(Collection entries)
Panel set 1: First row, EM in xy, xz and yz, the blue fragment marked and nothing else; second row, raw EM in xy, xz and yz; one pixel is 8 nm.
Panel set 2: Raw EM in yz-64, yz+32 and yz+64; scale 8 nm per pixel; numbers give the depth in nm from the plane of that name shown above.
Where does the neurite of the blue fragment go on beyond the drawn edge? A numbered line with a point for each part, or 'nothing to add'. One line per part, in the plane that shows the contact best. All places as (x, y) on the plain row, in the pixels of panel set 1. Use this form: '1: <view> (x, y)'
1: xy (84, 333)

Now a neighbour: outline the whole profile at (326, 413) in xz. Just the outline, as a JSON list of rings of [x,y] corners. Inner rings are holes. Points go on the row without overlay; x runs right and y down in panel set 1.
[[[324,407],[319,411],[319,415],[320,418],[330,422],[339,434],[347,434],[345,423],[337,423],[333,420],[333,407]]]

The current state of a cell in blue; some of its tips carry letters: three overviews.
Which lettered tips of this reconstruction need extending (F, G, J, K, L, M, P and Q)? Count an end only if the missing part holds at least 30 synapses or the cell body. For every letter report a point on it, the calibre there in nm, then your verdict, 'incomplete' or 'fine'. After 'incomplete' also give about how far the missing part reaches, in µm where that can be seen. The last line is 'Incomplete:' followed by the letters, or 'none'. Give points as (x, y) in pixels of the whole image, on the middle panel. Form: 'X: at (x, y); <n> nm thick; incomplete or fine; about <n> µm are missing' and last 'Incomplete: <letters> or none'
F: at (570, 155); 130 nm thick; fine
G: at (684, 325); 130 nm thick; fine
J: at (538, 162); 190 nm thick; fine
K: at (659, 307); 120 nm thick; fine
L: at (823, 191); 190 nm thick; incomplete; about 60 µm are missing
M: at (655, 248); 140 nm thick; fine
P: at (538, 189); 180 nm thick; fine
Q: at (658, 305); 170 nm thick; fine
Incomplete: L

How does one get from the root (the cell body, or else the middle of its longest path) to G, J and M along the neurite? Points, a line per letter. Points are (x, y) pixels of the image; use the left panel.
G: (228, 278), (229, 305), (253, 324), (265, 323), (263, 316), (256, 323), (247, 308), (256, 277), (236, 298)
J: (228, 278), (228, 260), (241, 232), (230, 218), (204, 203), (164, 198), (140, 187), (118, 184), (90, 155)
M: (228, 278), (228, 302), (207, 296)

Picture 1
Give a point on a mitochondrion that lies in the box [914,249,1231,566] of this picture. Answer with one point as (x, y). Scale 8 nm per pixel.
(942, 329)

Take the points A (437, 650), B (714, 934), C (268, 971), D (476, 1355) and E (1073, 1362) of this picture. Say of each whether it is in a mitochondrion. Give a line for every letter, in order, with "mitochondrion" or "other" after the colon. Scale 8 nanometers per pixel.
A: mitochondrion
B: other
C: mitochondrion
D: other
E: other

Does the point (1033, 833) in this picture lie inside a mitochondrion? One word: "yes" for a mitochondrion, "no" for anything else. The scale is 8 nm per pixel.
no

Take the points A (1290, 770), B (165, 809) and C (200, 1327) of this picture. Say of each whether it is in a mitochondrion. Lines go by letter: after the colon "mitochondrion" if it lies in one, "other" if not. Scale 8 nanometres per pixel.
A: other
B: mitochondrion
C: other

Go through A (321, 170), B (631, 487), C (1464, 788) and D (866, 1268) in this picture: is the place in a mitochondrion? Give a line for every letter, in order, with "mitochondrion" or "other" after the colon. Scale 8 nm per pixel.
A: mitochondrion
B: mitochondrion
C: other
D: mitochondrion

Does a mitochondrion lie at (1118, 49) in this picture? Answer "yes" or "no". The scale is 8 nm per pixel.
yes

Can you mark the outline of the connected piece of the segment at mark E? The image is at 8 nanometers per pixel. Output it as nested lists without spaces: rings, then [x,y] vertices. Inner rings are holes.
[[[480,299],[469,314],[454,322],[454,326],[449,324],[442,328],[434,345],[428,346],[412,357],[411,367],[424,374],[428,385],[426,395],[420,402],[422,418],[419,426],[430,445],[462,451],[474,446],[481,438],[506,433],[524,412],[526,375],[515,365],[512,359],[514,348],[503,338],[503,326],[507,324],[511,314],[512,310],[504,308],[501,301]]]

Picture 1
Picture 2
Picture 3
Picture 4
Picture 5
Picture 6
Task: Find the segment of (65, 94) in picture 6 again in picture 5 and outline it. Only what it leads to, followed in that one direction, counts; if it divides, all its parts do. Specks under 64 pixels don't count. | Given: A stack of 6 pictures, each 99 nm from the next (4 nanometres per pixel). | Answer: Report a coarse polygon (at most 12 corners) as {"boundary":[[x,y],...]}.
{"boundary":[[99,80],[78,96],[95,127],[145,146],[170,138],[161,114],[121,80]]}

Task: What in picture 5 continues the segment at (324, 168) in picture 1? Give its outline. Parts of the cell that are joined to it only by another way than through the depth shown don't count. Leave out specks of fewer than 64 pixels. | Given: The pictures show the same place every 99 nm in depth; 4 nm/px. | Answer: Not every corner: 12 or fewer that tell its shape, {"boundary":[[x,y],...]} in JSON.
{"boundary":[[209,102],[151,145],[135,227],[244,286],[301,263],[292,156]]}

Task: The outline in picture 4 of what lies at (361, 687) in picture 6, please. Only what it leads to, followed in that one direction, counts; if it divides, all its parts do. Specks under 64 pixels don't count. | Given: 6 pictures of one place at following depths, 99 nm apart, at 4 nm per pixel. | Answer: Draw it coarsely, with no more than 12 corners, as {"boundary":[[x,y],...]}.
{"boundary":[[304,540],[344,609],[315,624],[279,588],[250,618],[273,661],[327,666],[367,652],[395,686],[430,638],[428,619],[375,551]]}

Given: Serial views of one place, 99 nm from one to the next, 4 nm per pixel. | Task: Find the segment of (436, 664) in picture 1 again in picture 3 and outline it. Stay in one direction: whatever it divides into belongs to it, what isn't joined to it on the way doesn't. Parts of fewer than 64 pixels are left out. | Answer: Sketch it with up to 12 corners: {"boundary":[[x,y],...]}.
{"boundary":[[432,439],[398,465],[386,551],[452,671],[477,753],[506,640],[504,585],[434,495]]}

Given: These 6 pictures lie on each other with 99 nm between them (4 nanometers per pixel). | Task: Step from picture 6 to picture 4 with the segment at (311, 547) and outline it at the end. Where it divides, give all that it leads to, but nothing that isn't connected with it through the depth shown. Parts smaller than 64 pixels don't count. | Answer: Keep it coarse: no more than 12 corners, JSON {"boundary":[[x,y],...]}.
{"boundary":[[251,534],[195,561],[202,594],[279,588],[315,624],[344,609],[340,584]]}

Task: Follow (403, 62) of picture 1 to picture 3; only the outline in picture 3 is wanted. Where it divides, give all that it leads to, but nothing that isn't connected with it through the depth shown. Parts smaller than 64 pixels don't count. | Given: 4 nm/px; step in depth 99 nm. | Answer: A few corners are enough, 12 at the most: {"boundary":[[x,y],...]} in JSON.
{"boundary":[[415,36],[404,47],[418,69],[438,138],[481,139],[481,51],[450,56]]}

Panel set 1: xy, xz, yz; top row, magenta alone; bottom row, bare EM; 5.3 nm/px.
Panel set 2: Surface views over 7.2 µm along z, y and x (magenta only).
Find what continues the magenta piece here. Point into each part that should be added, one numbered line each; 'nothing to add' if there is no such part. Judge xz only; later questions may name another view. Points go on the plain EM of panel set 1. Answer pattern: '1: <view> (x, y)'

# YOUR INSTRUCTIONS
Please copy each line above exactly as written.

# RESULT FOR THIS TASK
Panel set 1: First row, EM in xy, xz and yz, the blue fragment marked and nothing else; second row, raw EM in xy, xz and yz; one pixel is 8 nm.
Panel set 2: Raw EM in yz-64, yz+32 and yz+64; scale 8 nm per pixel; numbers give the depth in nm from the plane of that name shown above.
Where does the neurite of the blue fragment go on beyond the drawn edge? A numbered line with a point for each part, or 'nothing to add'. One line per part, in the plane that shows the contact best. All places as (x, y) on the plain row, in the pixels of panel set 1. Use this form: '1: <view> (x, y)'
1: xy (84, 333)

Now a neighbour: outline the whole profile at (326, 413) in xz. Just the outline, as a JSON list of rings of [x,y] corners. Inner rings are holes. Points go on the row without overlay; x runs right and y down in panel set 1.
[[[324,407],[319,411],[319,415],[320,418],[330,422],[339,434],[347,434],[345,423],[337,423],[333,420],[333,407]]]

The current state of a cell in blue; some of its tips carry letters: three overviews.
Which lettered tips of this reconstruction need extending (F, G, J, K, L, M, P and Q)? Count an end only if the missing part holds at least 30 synapses or the cell body. For every letter report a point on it, the calibre there in nm, then your verdict, 'incomplete' or 'fine'. After 'incomplete' also give about how far the missing part reaches, in µm where that can be seen. The last line is 'Incomplete:' followed by the letters, or 'none'. Give points as (x, y) in pixels of the whole image, on the middle panel. Form: 'X: at (x, y); <n> nm thick; incomplete or fine; about <n> µm are missing' and last 'Incomplete: <letters> or none'
F: at (570, 155); 130 nm thick; fine
G: at (684, 325); 130 nm thick; fine
J: at (538, 162); 190 nm thick; fine
K: at (659, 307); 120 nm thick; fine
L: at (823, 191); 190 nm thick; incomplete; about 60 µm are missing
M: at (655, 248); 140 nm thick; fine
P: at (538, 189); 180 nm thick; fine
Q: at (658, 305); 170 nm thick; fine
Incomplete: L

How does one get from the root (the cell body, or else the middle of its longest path) to G, J and M along the neurite? Points, a line per letter. Points are (x, y) pixels of the image; use the left panel.
G: (228, 278), (229, 305), (253, 324), (265, 323), (263, 316), (256, 323), (247, 308), (256, 277), (236, 298)
J: (228, 278), (228, 260), (241, 232), (230, 218), (204, 203), (164, 198), (140, 187), (118, 184), (90, 155)
M: (228, 278), (228, 302), (207, 296)

Picture 1
Give a point on a mitochondrion that lies in the box [914,249,1231,566] of this picture. Answer with one point as (x, y). Scale 8 nm per pixel.
(942, 329)

Take the points A (437, 650), B (714, 934), C (268, 971), D (476, 1355) and E (1073, 1362) of this picture. Say of each whether it is in a mitochondrion. Give a line for every letter, in order, with "mitochondrion" or "other" after the colon. Scale 8 nanometers per pixel.
A: mitochondrion
B: other
C: mitochondrion
D: other
E: other

Does the point (1033, 833) in this picture lie inside a mitochondrion? One word: "yes" for a mitochondrion, "no" for anything else. The scale is 8 nm per pixel.
no

Take the points A (1290, 770), B (165, 809) and C (200, 1327) of this picture. Say of each whether it is in a mitochondrion. Lines go by letter: after the colon "mitochondrion" if it lies in one, "other" if not. Scale 8 nanometres per pixel.
A: other
B: mitochondrion
C: other

Go through A (321, 170), B (631, 487), C (1464, 788) and D (866, 1268) in this picture: is the place in a mitochondrion? Give a line for every letter, in order, with "mitochondrion" or "other" after the colon. Scale 8 nm per pixel.
A: mitochondrion
B: mitochondrion
C: other
D: mitochondrion

Does a mitochondrion lie at (1118, 49) in this picture? Answer "yes" or "no". The scale is 8 nm per pixel.
yes

Can you mark the outline of the connected piece of the segment at mark E? The image is at 8 nanometers per pixel. Output it as nested lists without spaces: rings, then [x,y] vertices. Inner rings are holes.
[[[480,299],[469,314],[454,322],[454,326],[449,324],[442,328],[434,345],[428,346],[412,357],[411,367],[424,374],[428,385],[426,395],[420,402],[422,418],[419,426],[430,445],[462,451],[474,446],[481,438],[506,433],[524,412],[526,375],[515,365],[512,359],[514,348],[503,338],[503,326],[507,324],[511,314],[512,310],[504,308],[501,301]]]

Picture 1
Picture 2
Picture 3
Picture 4
Picture 5
Picture 6
Task: Find the segment of (65, 94) in picture 6 again in picture 5 and outline it. Only what it leads to, followed in that one direction, counts; if it divides, all its parts do. Specks under 64 pixels don't count. | Given: A stack of 6 pictures, each 99 nm from the next (4 nanometres per pixel). | Answer: Report a coarse polygon (at most 12 corners) as {"boundary":[[x,y],...]}.
{"boundary":[[99,80],[78,96],[95,127],[145,146],[170,138],[161,114],[121,80]]}

Task: What in picture 5 continues the segment at (324, 168) in picture 1? Give its outline. Parts of the cell that are joined to it only by another way than through the depth shown don't count. Leave out specks of fewer than 64 pixels. | Given: The pictures show the same place every 99 nm in depth; 4 nm/px. | Answer: Not every corner: 12 or fewer that tell its shape, {"boundary":[[x,y],...]} in JSON.
{"boundary":[[209,102],[151,145],[135,227],[244,286],[301,263],[292,156]]}

Task: The outline in picture 4 of what lies at (361, 687) in picture 6, please. Only what it leads to, followed in that one direction, counts; if it divides, all its parts do. Specks under 64 pixels don't count. | Given: 6 pictures of one place at following depths, 99 nm apart, at 4 nm per pixel. | Answer: Draw it coarsely, with no more than 12 corners, as {"boundary":[[x,y],...]}.
{"boundary":[[304,540],[344,609],[315,624],[279,588],[250,618],[273,661],[327,666],[367,652],[395,686],[430,638],[428,619],[375,551]]}

Given: Serial views of one place, 99 nm from one to the next, 4 nm per pixel. | Task: Find the segment of (436, 664) in picture 1 again in picture 3 and outline it. Stay in one direction: whatever it divides into belongs to it, what isn't joined to it on the way doesn't. Parts of fewer than 64 pixels are left out. | Answer: Sketch it with up to 12 corners: {"boundary":[[x,y],...]}.
{"boundary":[[432,439],[398,465],[386,551],[452,671],[477,753],[506,640],[504,585],[434,495]]}

Given: These 6 pictures lie on each other with 99 nm between them (4 nanometers per pixel). | Task: Step from picture 6 to picture 4 with the segment at (311, 547) and outline it at the end. Where it divides, give all that it leads to, but nothing that isn't connected with it through the depth shown. Parts smaller than 64 pixels don't count. | Answer: Keep it coarse: no more than 12 corners, JSON {"boundary":[[x,y],...]}.
{"boundary":[[251,534],[195,561],[202,594],[279,588],[315,624],[344,609],[340,584]]}

Task: Follow (403, 62) of picture 1 to picture 3; only the outline in picture 3 is wanted. Where it divides, give all that it leads to, but nothing that isn't connected with it through the depth shown. Parts smaller than 64 pixels don't count. | Given: 4 nm/px; step in depth 99 nm. | Answer: A few corners are enough, 12 at the most: {"boundary":[[x,y],...]} in JSON.
{"boundary":[[415,36],[404,47],[418,69],[438,138],[481,139],[481,51],[450,56]]}

Panel set 1: xy, xz, yz; top row, magenta alone; bottom row, bare EM; 5.3 nm/px.
Panel set 2: Surface views over 7.2 µm along z, y and x (magenta only).
Find what continues the magenta piece here. Point into each part that should be added, one numbered line each; 'nothing to add' if there is no such part. Judge xz only; later questions may name another view. Points go on the plain EM of panel set 1. Answer pattern: '1: <view> (x, y)'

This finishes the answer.